GIVEN DATA Block Start
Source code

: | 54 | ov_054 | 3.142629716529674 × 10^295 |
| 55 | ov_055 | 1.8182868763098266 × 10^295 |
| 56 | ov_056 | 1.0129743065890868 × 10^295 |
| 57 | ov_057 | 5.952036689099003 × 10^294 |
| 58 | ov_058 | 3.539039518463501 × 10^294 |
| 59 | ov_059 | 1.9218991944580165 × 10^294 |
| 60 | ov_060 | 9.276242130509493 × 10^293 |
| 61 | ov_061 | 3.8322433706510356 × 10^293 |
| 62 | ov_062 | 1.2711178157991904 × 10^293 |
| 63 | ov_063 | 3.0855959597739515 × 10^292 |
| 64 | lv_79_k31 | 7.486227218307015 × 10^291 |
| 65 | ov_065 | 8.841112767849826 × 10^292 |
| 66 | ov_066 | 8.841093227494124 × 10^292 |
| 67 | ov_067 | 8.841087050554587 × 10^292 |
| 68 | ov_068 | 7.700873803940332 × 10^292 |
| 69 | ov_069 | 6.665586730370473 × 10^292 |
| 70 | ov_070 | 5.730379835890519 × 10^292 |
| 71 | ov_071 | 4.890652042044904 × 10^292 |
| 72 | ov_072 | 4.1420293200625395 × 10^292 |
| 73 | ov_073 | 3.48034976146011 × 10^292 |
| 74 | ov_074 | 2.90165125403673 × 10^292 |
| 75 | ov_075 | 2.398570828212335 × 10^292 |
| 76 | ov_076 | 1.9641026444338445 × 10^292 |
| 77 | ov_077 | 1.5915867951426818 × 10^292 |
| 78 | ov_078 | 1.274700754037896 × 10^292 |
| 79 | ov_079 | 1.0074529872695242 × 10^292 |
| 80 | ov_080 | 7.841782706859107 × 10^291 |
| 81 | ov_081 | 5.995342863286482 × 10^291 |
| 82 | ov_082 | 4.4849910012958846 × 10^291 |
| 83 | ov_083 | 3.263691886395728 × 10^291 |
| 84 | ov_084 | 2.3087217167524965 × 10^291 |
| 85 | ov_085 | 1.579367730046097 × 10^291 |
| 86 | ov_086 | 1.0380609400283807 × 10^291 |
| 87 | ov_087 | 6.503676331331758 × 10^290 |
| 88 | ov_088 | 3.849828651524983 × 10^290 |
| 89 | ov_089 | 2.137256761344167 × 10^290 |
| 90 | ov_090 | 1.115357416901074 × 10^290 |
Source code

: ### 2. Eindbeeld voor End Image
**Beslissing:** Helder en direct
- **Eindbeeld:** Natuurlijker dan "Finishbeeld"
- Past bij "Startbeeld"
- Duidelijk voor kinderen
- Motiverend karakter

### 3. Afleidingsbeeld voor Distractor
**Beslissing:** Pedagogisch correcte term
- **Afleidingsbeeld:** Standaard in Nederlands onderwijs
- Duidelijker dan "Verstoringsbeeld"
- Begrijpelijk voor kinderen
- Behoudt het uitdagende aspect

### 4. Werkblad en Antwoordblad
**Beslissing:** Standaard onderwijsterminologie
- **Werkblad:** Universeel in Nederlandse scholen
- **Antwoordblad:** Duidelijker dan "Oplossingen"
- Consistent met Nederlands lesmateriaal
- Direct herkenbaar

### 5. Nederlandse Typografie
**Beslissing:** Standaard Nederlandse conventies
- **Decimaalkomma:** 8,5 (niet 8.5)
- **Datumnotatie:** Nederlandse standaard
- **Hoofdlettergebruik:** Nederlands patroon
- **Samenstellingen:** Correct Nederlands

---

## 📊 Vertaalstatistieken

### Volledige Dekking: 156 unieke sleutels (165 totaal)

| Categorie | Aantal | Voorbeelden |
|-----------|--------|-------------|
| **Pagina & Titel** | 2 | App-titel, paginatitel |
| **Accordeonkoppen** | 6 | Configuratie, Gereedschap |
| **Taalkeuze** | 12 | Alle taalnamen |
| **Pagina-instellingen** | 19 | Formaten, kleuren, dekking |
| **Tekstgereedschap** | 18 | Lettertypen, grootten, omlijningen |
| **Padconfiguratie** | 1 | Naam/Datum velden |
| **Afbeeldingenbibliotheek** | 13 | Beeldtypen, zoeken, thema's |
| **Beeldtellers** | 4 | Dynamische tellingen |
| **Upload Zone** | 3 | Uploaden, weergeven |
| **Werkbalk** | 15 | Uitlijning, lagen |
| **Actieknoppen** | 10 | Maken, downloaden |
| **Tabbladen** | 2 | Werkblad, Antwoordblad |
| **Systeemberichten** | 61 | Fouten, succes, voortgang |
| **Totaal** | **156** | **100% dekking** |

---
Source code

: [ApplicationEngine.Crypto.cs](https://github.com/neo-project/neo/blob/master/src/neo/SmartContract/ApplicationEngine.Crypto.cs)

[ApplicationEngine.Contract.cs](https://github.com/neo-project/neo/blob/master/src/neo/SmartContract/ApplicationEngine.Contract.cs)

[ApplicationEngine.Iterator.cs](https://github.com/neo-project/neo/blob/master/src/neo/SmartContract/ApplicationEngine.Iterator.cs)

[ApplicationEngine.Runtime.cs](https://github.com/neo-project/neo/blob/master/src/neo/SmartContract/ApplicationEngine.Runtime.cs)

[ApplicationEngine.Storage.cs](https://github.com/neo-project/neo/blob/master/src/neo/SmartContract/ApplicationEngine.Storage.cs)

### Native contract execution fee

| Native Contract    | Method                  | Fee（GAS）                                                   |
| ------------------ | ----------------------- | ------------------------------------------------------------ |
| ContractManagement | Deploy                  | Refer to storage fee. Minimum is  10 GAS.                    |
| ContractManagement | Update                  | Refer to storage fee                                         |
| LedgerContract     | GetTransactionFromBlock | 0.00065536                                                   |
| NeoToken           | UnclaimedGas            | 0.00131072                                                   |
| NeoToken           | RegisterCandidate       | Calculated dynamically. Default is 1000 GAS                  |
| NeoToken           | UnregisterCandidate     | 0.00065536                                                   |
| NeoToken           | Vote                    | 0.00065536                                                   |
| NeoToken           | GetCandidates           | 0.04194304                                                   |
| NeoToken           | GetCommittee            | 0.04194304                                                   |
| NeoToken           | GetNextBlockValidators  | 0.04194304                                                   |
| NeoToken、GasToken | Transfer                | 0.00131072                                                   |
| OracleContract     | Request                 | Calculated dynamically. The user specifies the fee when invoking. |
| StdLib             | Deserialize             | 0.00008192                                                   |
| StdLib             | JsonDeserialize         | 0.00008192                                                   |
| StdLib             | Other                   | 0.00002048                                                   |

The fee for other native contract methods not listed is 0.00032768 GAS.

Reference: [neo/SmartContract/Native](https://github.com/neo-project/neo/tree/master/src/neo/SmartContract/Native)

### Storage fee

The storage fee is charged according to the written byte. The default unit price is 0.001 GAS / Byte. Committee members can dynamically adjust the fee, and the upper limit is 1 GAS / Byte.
GIVEN DATA Block End
What is needed here is every record above, repeated exactly.

* [THE ANSWER]:
Source code

: | 54 | ov_054 | 3.142629716529674 × 10^295 |
| 55 | ov_055 | 1.8182868763098266 × 10^295 |
| 56 | ov_056 | 1.0129743065890868 × 10^295 |
| 57 | ov_057 | 5.952036689099003 × 10^294 |
| 58 | ov_058 | 3.539039518463501 × 10^294 |
| 59 | ov_059 | 1.9218991944580165 × 10^294 |
| 60 | ov_060 | 9.276242130509493 × 10^293 |
| 61 | ov_061 | 3.8322433706510356 × 10^293 |
| 62 | ov_062 | 1.2711178157991904 × 10^293 |
| 63 | ov_063 | 3.0855959597739515 × 10^292 |
| 64 | lv_79_k31 | 7.486227218307015 × 10^291 |
| 65 | ov_065 | 8.841112767849826 × 10^292 |
| 66 | ov_066 | 8.841093227494124 × 10^292 |
| 67 | ov_067 | 8.841087050554587 × 10^292 |
| 68 | ov_068 | 7.700873803940332 × 10^292 |
| 69 | ov_069 | 6.665586730370473 × 10^292 |
| 70 | ov_070 | 5.730379835890519 × 10^292 |
| 71 | ov_071 | 4.890652042044904 × 10^292 |
| 72 | ov_072 | 4.1420293200625395 × 10^292 |
| 73 | ov_073 | 3.48034976146011 × 10^292 |
| 74 | ov_074 | 2.90165125403673 × 10^292 |
| 75 | ov_075 | 2.398570828212335 × 10^292 |
| 76 | ov_076 | 1.9641026444338445 × 10^292 |
| 77 | ov_077 | 1.5915867951426818 × 10^292 |
| 78 | ov_078 | 1.274700754037896 × 10^292 |
| 79 | ov_079 | 1.0074529872695242 × 10^292 |
| 80 | ov_080 | 7.841782706859107 × 10^291 |
| 81 | ov_081 | 5.995342863286482 × 10^291 |
| 82 | ov_082 | 4.4849910012958846 × 10^291 |
| 83 | ov_083 | 3.263691886395728 × 10^291 |
| 84 | ov_084 | 2.3087217167524965 × 10^291 |
| 85 | ov_085 | 1.579367730046097 × 10^291 |
| 86 | ov_086 | 1.0380609400283807 × 10^291 |
| 87 | ov_087 | 6.503676331331758 × 10^290 |
| 88 | ov_088 | 3.849828651524983 × 10^290 |
| 89 | ov_089 | 2.137256761344167 × 10^290 |
| 90 | ov_090 | 1.115357416901074 × 10^290 |
Source code

: ### 2. Eindbeeld voor End Image
**Beslissing:** Helder en direct
- **Eindbeeld:** Natuurlijker dan "Finishbeeld"
- Past bij "Startbeeld"
- Duidelijk voor kinderen
- Motiverend karakter

### 3. Afleidingsbeeld voor Distractor
**Beslissing:** Pedagogisch correcte term
- **Afleidingsbeeld:** Standaard in Nederlands onderwijs
- Duidelijker dan "Verstoringsbeeld"
- Begrijpelijk voor kinderen
- Behoudt het uitdagende aspect

### 4. Werkblad en Antwoordblad
**Beslissing:** Standaard onderwijsterminologie
- **Werkblad:** Universeel in Nederlandse scholen
- **Antwoordblad:** Duidelijker dan "Oplossingen"
- Consistent met Nederlands lesmateriaal
- Direct herkenbaar

### 5. Nederlandse Typografie
**Beslissing:** Standaard Nederlandse conventies
- **Decimaalkomma:** 8,5 (niet 8.5)
- **Datumnotatie:** Nederlandse standaard
- **Hoofdlettergebruik:** Nederlands patroon
- **Samenstellingen:** Correct Nederlands

---

## 📊 Vertaalstatistieken

### Volledige Dekking: 156 unieke sleutels (165 totaal)

| Categorie | Aantal | Voorbeelden |
|-----------|--------|-------------|
| **Pagina & Titel** | 2 | App-titel, paginatitel |
| **Accordeonkoppen** | 6 | Configuratie, Gereedschap |
| **Taalkeuze** | 12 | Alle taalnamen |
| **Pagina-instellingen** | 19 | Formaten, kleuren, dekking |
| **Tekstgereedschap** | 18 | Lettertypen, grootten, omlijningen |
| **Padconfiguratie** | 1 | Naam/Datum velden |
| **Afbeeldingenbibliotheek** | 13 | Beeldtypen, zoeken, thema's |
| **Beeldtellers** | 4 | Dynamische tellingen |
| **Upload Zone** | 3 | Uploaden, weergeven |
| **Werkbalk** | 15 | Uitlijning, lagen |
| **Actieknoppen** | 10 | Maken, downloaden |
| **Tabbladen** | 2 | Werkblad, Antwoordblad |
| **Systeemberichten** | 61 | Fouten, succes, voortgang |
| **Totaal** | **156** | **100% dekking** |

---
Source code

: [ApplicationEngine.Crypto.cs](https://github.com/neo-project/neo/blob/master/src/neo/SmartContract/ApplicationEngine.Crypto.cs)

[ApplicationEngine.Contract.cs](https://github.com/neo-project/neo/blob/master/src/neo/SmartContract/ApplicationEngine.Contract.cs)

[ApplicationEngine.Iterator.cs](https://github.com/neo-project/neo/blob/master/src/neo/SmartContract/ApplicationEngine.Iterator.cs)

[ApplicationEngine.Runtime.cs](https://github.com/neo-project/neo/blob/master/src/neo/SmartContract/ApplicationEngine.Runtime.cs)

[ApplicationEngine.Storage.cs](https://github.com/neo-project/neo/blob/master/src/neo/SmartContract/ApplicationEngine.Storage.cs)

### Native contract execution fee

| Native Contract    | Method                  | Fee（GAS）                                                   |
| ------------------ | ----------------------- | ------------------------------------------------------------ |
| ContractManagement | Deploy                  | Refer to storage fee. Minimum is  10 GAS.                    |
| ContractManagement | Update                  | Refer to storage fee                                         |
| LedgerContract     | GetTransactionFromBlock | 0.00065536                                                   |
| NeoToken           | UnclaimedGas            | 0.00131072                                                   |
| NeoToken           | RegisterCandidate       | Calculated dynamically. Default is 1000 GAS                  |
| NeoToken           | UnregisterCandidate     | 0.00065536                                                   |
| NeoToken           | Vote                    | 0.00065536                                                   |
| NeoToken           | GetCandidates           | 0.04194304                                                   |
| NeoToken           | GetCommittee            | 0.04194304                                                   |
| NeoToken           | GetNextBlockValidators  | 0.04194304                                                   |
| NeoToken、GasToken | Transfer                | 0.00131072                                                   |
| OracleContract     | Request                 | Calculated dynamically. The user specifies the fee when invoking. |
| StdLib             | Deserialize             | 0.00008192                                                   |
| StdLib             | JsonDeserialize         | 0.00008192                                                   |
| StdLib             | Other                   | 0.00002048                                                   |

The fee for other native contract methods not listed is 0.00032768 GAS.

Reference: [neo/SmartContract/Native](https://github.com/neo-project/neo/tree/master/src/neo/SmartContract/Native)

### Storage fee

The storage fee is charged according to the written byte. The default unit price is 0.001 GAS / Byte. Committee members can dynamically adjust the fee, and the upper limit is 1 GAS / Byte.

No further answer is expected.